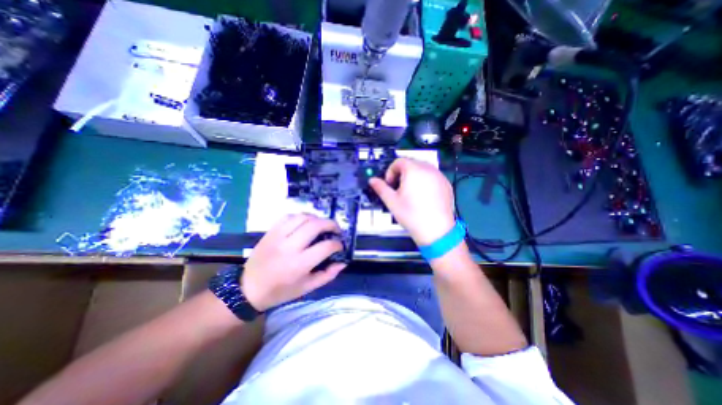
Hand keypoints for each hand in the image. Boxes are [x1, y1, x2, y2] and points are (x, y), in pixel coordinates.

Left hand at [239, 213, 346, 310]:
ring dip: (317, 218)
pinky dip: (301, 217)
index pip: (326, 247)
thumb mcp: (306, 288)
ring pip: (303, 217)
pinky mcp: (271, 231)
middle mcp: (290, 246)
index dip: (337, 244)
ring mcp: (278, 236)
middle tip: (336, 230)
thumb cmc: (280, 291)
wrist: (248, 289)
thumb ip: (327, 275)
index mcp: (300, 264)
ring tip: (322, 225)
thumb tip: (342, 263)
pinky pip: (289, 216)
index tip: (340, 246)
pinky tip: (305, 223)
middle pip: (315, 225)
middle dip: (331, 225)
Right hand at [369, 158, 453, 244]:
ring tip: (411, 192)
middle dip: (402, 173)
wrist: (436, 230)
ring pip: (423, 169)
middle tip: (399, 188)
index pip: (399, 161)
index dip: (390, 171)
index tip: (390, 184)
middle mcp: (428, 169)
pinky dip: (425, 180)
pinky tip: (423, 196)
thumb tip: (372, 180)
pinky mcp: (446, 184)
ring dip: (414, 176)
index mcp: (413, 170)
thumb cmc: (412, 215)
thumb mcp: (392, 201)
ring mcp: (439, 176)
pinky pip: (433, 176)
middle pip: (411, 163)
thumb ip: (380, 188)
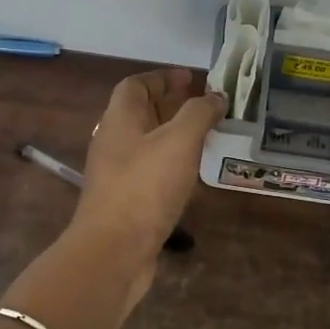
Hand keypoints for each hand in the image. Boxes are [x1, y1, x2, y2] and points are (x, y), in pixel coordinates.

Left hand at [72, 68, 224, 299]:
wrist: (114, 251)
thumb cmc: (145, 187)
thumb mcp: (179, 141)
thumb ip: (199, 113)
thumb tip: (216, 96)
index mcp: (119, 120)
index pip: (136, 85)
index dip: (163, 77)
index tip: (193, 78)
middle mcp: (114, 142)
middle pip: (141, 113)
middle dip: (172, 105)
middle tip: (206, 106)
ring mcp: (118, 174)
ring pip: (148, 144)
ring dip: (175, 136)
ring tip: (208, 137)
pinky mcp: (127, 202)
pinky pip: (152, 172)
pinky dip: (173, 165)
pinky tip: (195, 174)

++++++++++++++++++++

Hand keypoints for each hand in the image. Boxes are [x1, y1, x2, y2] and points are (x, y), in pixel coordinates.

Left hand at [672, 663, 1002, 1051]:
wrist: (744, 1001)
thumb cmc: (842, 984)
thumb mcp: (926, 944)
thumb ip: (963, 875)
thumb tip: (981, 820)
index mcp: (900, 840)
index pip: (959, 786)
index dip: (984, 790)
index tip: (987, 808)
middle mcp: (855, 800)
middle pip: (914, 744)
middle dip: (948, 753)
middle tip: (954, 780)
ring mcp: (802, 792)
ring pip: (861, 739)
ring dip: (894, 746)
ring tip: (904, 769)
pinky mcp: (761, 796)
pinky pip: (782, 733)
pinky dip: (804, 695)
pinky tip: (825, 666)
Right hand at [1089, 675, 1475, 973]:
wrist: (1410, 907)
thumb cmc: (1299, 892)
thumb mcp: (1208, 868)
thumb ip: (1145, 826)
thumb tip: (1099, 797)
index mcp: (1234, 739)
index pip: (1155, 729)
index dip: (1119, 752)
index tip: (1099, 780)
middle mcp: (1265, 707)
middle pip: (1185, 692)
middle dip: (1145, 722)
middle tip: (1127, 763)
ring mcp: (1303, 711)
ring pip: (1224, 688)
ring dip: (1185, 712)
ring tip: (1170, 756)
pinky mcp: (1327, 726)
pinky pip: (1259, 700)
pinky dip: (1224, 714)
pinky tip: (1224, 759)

++++++++++++++++++++

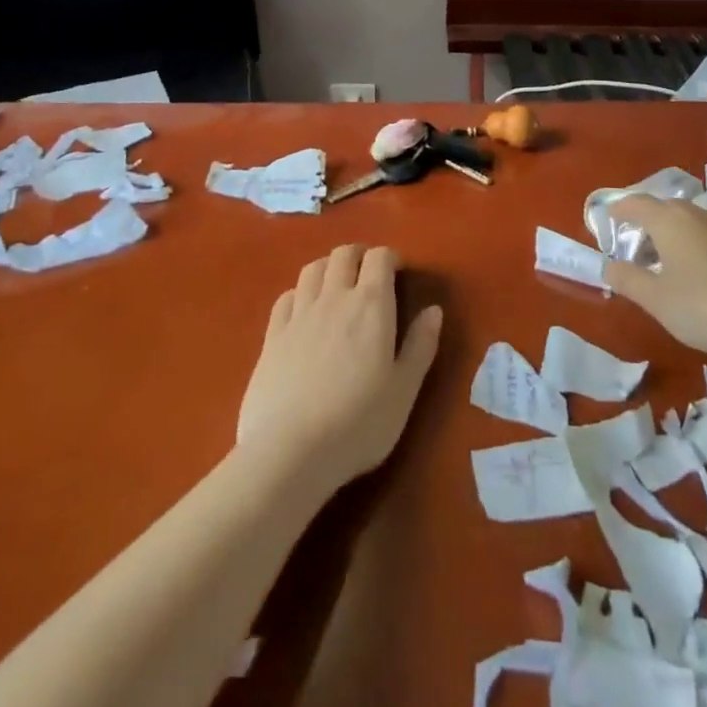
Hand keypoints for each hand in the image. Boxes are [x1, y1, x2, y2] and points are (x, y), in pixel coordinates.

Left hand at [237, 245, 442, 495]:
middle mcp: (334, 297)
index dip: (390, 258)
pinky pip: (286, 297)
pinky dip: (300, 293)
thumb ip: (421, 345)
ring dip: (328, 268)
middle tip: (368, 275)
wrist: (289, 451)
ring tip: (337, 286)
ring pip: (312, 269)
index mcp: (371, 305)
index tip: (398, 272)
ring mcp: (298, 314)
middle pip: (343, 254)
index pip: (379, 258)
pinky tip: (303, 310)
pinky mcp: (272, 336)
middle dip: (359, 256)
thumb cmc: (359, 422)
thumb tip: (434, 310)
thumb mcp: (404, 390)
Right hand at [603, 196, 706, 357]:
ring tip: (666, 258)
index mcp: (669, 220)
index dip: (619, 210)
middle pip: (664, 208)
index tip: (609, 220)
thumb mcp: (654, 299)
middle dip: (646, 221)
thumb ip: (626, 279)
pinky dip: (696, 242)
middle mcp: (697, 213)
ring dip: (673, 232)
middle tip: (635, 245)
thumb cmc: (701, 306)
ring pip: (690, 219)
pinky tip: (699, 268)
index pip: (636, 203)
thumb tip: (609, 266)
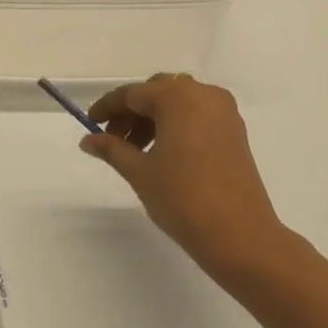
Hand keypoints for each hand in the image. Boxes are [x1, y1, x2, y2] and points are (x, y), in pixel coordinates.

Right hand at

++++++++++++++++++++

Exercise directions: Lines holding the word "Left" in the entries above are the ones to pull out. Copy them all.

Response for this exercise:
Left hand at [239, 213, 346, 310]:
Left hand at [72, 68, 224, 299]:
Left hand at [672, 663, 1002, 1051]:
Left hand at [237, 245, 442, 495]:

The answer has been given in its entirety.